Deport a woman who cared for your children and took care of your house for nine years?  A woman who you once described as a “member of our extended family?”

So much for Meg Whitman being a new kind of Republican on immigration.  So much for Meg Whitman being the next governor of California.

There was such promise when she began her campaign.  She was to be the candidate who was going to reposition the California Republican Party to once again become competitive with the one in five voters in the state who are Latino.  She surrounded herself with former Bush consultants and developed a strategy to run a general-election-style race in the primary.  The plan was to withstand the pressure from her right-wing challenger to get the GOP nomination, and, like George W. Bush, go on to win at least 40% of the Latino vote by showing that she was on a new kind of Republican on immigration. 

If the strategy had worked, it would have been a huge story.  A Republican woman wins in blue state California by attracting a healthy percentage of Latino votes.  It would have immediately put her on the short list for a future run at national office.  Now, according to the most recent Field Poll, Whitman trails by 10% overall, and by 30% — a margin of 57% – 27% — among Latino voters.  

Back in the fall of 2009, before her primary heated up, her general election strategy was on full display.  At an October campaign stop in San Diego near the U.S.-Mexico border, Whitman called for a path to legalization for undocumented immigrants, asking her audience: “Can we get a fair program where people stand at the back of the line, they pay a fine, they do some things that would ultimately allow a path to legalization?”

In November of 2009, standing in front of an audience of Latino supporters at a campaign appearance in South El Monte, Whitman apologized on behalf of the Republican Party for Proposition 187 – the anti-immigrant ballot initiative championed by former Governor Pete Wilson that galvanized Latinos to become citizens and Democrats in record numbers.  She said,

“I think it has had an overhang on the Republican Party and I am sorry about that.
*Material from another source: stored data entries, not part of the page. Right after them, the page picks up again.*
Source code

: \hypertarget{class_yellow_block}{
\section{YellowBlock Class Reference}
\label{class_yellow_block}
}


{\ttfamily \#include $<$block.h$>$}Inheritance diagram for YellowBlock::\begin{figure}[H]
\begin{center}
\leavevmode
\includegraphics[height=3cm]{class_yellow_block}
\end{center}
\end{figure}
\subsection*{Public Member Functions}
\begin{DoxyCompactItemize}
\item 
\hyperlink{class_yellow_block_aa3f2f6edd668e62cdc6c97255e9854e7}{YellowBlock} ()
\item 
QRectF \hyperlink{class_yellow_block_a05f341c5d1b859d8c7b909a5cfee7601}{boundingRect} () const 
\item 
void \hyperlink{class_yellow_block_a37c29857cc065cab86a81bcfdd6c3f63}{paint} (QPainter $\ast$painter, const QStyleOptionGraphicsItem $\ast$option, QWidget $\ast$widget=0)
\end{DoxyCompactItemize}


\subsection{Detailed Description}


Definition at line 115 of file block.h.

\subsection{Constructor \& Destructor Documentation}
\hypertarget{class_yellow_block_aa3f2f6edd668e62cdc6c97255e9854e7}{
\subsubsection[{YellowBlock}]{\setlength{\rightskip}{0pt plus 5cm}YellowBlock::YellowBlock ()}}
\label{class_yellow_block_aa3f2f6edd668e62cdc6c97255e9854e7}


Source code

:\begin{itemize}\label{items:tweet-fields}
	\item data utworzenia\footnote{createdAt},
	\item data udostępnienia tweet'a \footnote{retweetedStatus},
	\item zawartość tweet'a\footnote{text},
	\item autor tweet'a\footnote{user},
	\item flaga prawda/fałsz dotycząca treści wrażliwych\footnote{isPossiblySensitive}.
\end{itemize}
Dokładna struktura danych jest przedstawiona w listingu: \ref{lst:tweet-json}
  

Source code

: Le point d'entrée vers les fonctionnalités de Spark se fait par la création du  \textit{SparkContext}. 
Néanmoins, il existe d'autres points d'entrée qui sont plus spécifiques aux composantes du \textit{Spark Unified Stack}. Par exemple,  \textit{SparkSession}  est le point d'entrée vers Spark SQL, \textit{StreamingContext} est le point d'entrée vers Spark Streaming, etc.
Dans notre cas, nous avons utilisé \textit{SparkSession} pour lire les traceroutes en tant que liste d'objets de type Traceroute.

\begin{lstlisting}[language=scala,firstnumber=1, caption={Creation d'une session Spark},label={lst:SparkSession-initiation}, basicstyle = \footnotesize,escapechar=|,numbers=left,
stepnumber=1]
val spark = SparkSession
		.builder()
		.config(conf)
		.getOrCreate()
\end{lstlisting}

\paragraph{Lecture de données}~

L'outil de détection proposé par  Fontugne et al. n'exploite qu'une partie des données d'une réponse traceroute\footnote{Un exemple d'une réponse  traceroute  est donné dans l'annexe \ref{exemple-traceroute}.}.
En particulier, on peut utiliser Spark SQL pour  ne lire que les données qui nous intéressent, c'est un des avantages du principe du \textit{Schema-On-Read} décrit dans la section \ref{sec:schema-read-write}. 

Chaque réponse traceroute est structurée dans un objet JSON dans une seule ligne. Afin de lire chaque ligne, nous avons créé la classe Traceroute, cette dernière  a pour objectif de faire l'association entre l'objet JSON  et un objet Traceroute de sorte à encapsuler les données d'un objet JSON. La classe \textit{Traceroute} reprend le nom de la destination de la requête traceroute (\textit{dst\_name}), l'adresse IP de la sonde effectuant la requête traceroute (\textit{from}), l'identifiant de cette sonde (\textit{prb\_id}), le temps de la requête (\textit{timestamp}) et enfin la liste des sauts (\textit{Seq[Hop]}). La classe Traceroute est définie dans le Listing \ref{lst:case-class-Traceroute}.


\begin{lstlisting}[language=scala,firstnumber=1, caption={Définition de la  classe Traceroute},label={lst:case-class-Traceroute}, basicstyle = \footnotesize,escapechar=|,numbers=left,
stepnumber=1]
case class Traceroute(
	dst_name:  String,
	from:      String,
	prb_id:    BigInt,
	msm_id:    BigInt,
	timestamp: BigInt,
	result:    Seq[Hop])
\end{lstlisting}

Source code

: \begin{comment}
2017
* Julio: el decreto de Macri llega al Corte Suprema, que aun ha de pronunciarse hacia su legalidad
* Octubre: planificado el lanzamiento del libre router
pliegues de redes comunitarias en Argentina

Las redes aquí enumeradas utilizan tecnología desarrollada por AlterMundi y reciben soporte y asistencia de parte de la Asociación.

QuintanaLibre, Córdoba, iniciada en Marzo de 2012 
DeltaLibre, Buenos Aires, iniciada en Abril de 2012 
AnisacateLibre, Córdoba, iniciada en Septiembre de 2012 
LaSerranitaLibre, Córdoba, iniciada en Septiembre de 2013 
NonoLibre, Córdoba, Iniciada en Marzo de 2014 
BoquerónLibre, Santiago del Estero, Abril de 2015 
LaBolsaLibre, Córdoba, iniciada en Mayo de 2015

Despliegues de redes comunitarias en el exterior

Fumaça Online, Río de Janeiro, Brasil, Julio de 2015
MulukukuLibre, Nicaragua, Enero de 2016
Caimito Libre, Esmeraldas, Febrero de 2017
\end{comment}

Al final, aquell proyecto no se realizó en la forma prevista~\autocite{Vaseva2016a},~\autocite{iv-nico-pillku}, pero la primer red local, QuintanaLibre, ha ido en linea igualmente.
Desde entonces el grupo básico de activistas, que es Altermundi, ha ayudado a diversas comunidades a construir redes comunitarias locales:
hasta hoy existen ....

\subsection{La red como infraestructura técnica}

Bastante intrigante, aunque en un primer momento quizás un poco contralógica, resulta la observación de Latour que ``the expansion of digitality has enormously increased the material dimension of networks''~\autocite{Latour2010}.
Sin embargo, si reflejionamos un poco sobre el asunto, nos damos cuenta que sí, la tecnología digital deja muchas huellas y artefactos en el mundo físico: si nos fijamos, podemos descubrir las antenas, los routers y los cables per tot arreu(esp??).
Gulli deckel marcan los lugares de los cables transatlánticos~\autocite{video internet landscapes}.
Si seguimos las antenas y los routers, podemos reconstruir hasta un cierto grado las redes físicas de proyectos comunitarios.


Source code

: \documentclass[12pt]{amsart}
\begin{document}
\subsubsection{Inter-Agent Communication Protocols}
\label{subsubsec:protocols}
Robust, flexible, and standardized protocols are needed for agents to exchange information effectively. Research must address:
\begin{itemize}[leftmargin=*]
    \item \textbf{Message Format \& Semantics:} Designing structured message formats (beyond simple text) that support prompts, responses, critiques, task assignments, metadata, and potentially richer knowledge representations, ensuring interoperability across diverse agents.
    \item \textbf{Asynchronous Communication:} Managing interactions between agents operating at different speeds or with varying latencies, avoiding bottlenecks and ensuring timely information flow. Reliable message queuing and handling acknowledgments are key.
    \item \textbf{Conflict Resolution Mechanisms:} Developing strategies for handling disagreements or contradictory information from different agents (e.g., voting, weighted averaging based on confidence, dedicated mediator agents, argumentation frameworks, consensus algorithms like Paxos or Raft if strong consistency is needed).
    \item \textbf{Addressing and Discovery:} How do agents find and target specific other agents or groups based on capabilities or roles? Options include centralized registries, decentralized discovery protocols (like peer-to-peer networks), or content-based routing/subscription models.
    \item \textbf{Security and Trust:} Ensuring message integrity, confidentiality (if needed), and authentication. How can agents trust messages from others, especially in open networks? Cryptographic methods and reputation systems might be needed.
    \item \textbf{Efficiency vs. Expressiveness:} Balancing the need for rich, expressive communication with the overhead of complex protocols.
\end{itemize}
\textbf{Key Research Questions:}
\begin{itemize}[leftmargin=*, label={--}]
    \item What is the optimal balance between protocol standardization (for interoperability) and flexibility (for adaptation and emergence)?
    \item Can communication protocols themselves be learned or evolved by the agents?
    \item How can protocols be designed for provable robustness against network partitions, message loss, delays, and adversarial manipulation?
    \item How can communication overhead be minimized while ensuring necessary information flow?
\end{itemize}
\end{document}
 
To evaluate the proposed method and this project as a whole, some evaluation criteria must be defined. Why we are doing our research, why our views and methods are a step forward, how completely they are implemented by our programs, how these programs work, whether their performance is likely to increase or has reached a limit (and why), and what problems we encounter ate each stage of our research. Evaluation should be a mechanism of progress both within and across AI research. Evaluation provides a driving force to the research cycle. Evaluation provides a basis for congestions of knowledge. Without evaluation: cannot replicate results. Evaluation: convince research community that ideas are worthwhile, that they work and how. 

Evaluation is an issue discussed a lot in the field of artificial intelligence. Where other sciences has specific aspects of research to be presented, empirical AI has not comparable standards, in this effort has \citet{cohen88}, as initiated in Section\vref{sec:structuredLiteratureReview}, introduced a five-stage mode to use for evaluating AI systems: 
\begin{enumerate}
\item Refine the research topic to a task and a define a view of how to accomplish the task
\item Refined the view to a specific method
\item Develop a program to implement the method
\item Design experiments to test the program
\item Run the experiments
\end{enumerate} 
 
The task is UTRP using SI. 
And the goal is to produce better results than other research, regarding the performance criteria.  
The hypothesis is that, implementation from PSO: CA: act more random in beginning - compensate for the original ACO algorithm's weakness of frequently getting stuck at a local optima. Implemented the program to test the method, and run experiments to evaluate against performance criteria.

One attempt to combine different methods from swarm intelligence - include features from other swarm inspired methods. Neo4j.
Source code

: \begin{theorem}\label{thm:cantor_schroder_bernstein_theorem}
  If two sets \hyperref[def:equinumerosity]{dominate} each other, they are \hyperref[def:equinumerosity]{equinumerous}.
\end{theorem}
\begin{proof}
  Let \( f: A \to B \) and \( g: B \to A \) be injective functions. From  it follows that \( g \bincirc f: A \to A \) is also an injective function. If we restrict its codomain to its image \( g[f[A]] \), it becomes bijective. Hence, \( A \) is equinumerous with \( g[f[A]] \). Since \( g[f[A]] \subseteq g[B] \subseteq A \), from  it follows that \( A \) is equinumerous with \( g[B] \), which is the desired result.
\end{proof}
We need to move beyond that.” 

Then things heated up.  In the spring of 2010 her GOP challenger Steve Poizner tried to outflank her on the right by making illegal immigration the issue of the primary.  Instead of hanging tough, Whitman changed her tune.  Actually, she began singing a whole different song. She rolled out former Governor Pete Wilson as her spokesperson on immigration. She ran ads stating that her position on illegal immigration was “crystal clear,” that she opposed “amnesty” and “benefits” such as being able to attend public universities.  Wilson, widely despised by Latinos in California for vilifying the community in order to pass Proposition 187 and win re-election as Governor, promised that “Meg will be tough as nails on illegal immigration.”

Having given up so much ground in the primary, she then tried to have it both ways on the Arizona “papers please” law.  In English, she said “I would let the Arizona law stand for Arizona. […] My view is you gotta let the states do what they gotta do until the federal government proves they can secure these borders.”  In Spanish, her ads said “She respects our community. She’s the Republican who opposes the Arizona law, and she opposed Proposition 187.” Evidently, she and her campaign did not understand that Latino voters are bilingual, intelligent and, like most voters, turned off by rank hypocrisy.